What you need to do:
Word for word, restate the records that come next, omitting the images.

[Extracted page text data]
---

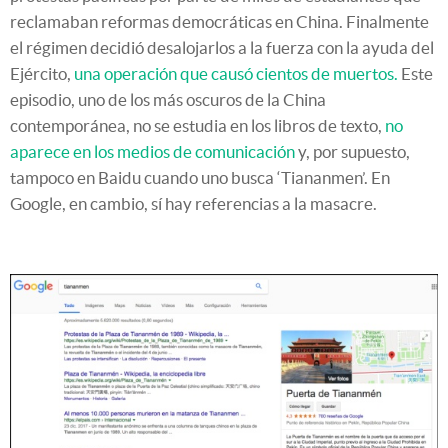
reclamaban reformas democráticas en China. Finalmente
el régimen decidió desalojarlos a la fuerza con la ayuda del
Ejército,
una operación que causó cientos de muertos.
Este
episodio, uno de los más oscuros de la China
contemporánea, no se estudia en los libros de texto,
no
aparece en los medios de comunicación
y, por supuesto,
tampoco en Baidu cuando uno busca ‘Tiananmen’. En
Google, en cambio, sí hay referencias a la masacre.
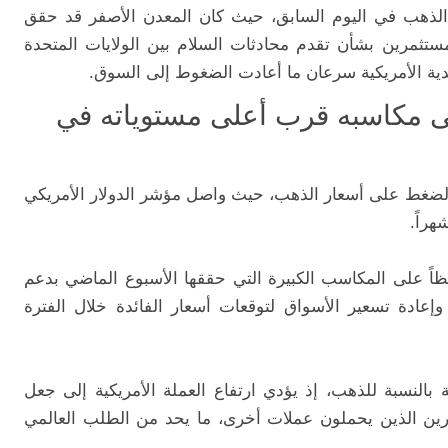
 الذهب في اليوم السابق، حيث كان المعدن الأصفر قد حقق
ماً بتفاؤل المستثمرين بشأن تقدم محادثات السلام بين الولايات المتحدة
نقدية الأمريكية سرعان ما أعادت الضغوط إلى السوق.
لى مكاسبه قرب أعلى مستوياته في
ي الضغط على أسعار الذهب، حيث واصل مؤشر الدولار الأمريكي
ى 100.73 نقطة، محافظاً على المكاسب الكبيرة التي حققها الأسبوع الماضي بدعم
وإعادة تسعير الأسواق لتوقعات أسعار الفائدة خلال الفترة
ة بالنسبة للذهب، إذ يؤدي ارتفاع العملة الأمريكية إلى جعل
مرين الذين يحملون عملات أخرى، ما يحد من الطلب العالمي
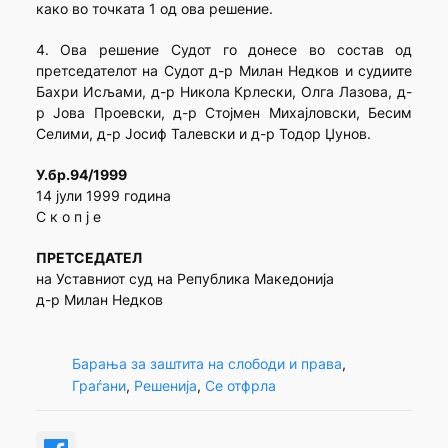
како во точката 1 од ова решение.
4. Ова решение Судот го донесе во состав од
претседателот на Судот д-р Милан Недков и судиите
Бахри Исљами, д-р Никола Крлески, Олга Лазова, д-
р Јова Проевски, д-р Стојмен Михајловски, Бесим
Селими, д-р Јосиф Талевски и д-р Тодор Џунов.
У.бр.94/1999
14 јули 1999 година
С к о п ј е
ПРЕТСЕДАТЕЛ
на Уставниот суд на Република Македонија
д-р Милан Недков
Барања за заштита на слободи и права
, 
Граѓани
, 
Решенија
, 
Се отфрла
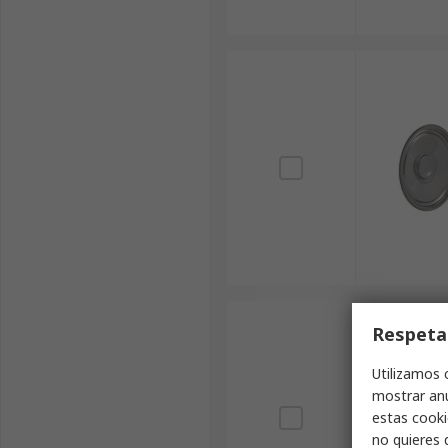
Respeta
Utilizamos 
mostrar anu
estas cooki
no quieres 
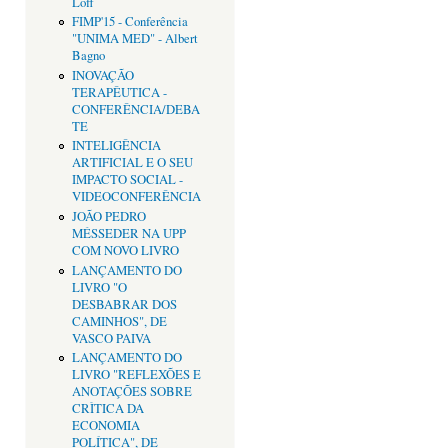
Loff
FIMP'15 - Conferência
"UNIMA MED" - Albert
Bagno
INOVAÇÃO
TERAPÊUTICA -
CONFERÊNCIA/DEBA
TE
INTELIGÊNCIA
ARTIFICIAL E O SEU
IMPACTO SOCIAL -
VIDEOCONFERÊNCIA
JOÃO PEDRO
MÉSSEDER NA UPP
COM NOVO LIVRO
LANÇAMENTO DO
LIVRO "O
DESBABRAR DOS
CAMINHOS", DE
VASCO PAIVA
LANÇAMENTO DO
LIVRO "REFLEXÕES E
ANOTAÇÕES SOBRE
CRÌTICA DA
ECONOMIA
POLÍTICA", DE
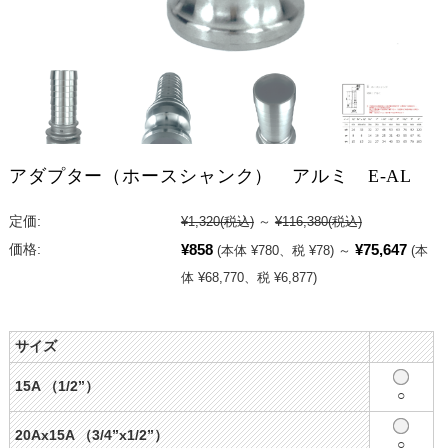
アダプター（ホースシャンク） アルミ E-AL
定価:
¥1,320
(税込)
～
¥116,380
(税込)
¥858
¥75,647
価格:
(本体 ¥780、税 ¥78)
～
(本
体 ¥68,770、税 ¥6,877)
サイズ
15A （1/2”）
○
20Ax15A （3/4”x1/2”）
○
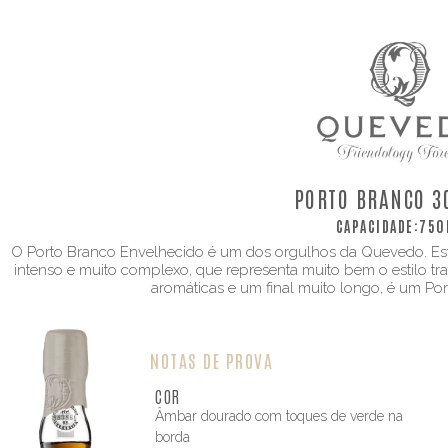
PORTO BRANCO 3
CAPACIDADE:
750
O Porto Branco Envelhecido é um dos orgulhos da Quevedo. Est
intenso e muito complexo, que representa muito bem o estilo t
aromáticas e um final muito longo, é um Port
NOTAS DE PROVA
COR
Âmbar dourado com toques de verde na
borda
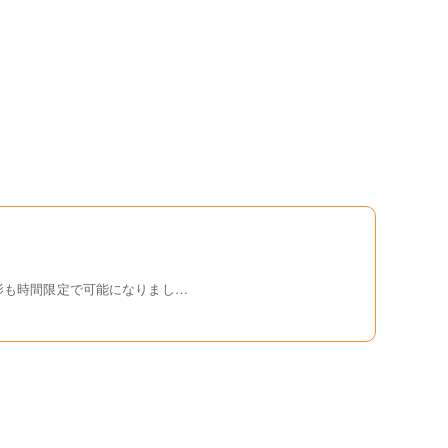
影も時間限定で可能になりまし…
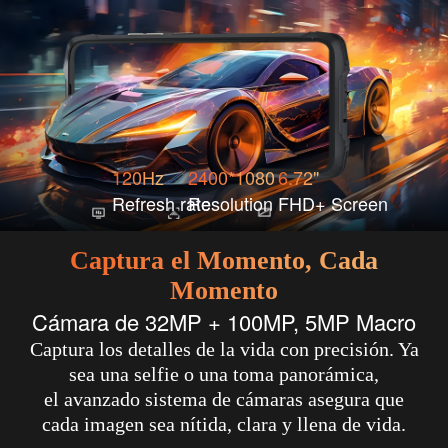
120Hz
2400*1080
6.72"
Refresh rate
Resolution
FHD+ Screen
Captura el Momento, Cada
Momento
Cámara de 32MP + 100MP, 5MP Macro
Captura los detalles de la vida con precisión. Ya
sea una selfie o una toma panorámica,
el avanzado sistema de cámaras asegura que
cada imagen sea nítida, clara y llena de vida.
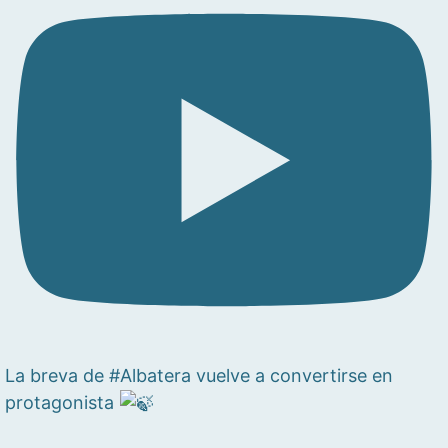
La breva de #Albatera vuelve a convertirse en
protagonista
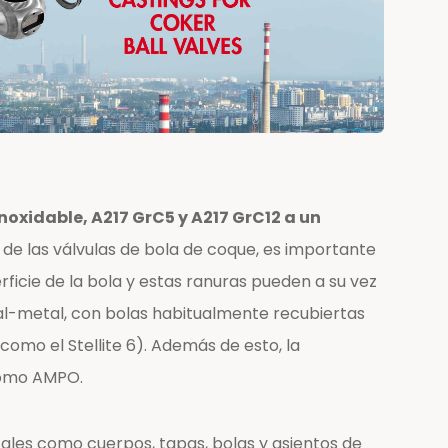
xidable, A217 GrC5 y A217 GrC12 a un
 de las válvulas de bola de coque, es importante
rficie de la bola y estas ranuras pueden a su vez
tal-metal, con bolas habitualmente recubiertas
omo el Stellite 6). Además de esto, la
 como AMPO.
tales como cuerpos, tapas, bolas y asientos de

---

The answer:
reclamaban reformas democráticas en China. Finalmente
el régimen decidió desalojarlos a la fuerza con la ayuda del
Ejército,
una operación que causó cientos de muertos.
Este
episodio, uno de los más oscuros de la China
contemporánea, no se estudia en los libros de texto,
no
aparece en los medios de comunicación
y, por supuesto,
tampoco en Baidu cuando uno busca ‘Tiananmen’. En
Google, en cambio, sí hay referencias a la masacre.
 الذهب في اليوم السابق، حيث كان المعدن الأصفر قد حقق
ماً بتفاؤل المستثمرين بشأن تقدم محادثات السلام بين الولايات المتحدة
نقدية الأمريكية سرعان ما أعادت الضغوط إلى السوق.
لى مكاسبه قرب أعلى مستوياته في
ي الضغط على أسعار الذهب، حيث واصل مؤشر الدولار الأمريكي
ى 100.73 نقطة، محافظاً على المكاسب الكبيرة التي حققها الأسبوع الماضي بدعم
وإعادة تسعير الأسواق لتوقعات أسعار الفائدة خلال الفترة
ة بالنسبة للذهب، إذ يؤدي ارتفاع العملة الأمريكية إلى جعل
مرين الذين يحملون عملات أخرى، ما يحد من الطلب العالمي
како во точката 1 од ова решение.
4. Ова решение Судот го донесе во состав од
претседателот на Судот д-р Милан Недков и судиите
Бахри Исљами, д-р Никола Крлески, Олга Лазова, д-
р Јова Проевски, д-р Стојмен Михајловски, Бесим
Селими, д-р Јосиф Талевски и д-р Тодор Џунов.
У.бр.94/1999
14 јули 1999 година
С к о п ј е
ПРЕТСЕДАТЕЛ
на Уставниот суд на Република Македонија
д-р Милан Недков
Барања за заштита на слободи и права
, 
Граѓани
, 
Решенија
, 
Се отфрла
Respeta
Utilizamos 
mostrar anu
estas cooki
no quieres 
Loff
FIMP'15 - Conferência
"UNIMA MED" - Albert
Bagno
INOVAÇÃO
TERAPÊUTICA -
CONFERÊNCIA/DEBA
TE
INTELIGÊNCIA
ARTIFICIAL E O SEU
IMPACTO SOCIAL -
VIDEOCONFERÊNCIA
JOÃO PEDRO
MÉSSEDER NA UPP
COM NOVO LIVRO
LANÇAMENTO DO
LIVRO "O
DESBABRAR DOS
CAMINHOS", DE
VASCO PAIVA
LANÇAMENTO DO
LIVRO "REFLEXÕES E
ANOTAÇÕES SOBRE
CRÌTICA DA
ECONOMIA
POLÍTICA", DE
アダプター（ホースシャンク） アルミ E-AL
定価:
¥1,320
(税込)
～
¥116,380
(税込)
¥858
¥75,647
価格:
(本体 ¥780、税 ¥78)
～
(本
体 ¥68,770、税 ¥6,877)
サイズ
15A （1/2”）
○
20Ax15A （3/4”x1/2”）
○
PORTO BRANCO 3
CAPACIDADE:
750
O Porto Branco Envelhecido é um dos orgulhos da Quevedo. Est
intenso e muito complexo, que representa muito bem o estilo t
aromáticas e um final muito longo, é um Port
NOTAS DE PROVA
COR
Âmbar dourado com toques de verde na
borda
影も時間限定で可能になりまし…
120Hz
2400*1080
6.72"
Refresh rate
Resolution
FHD+ Screen
Captura el Momento, Cada
Momento
Cámara de 32MP + 100MP, 5MP Macro
Captura los detalles de la vida con precisión. Ya
sea una selfie o una toma panorámica,
el avanzado sistema de cámaras asegura que
cada imagen sea nítida, clara y llena de vida.
La breva de #Albatera vuelve a convertirse en
protagonista
xidable, A217 GrC5 y A217 GrC12 a un
 de las válvulas de bola de coque, es importante
rficie de la bola y estas ranuras pueden a su vez
tal-metal, con bolas habitualmente recubiertas
omo el Stellite 6). Además de esto, la
 como AMPO.
tales como cuerpos, tapas, bolas y asientos de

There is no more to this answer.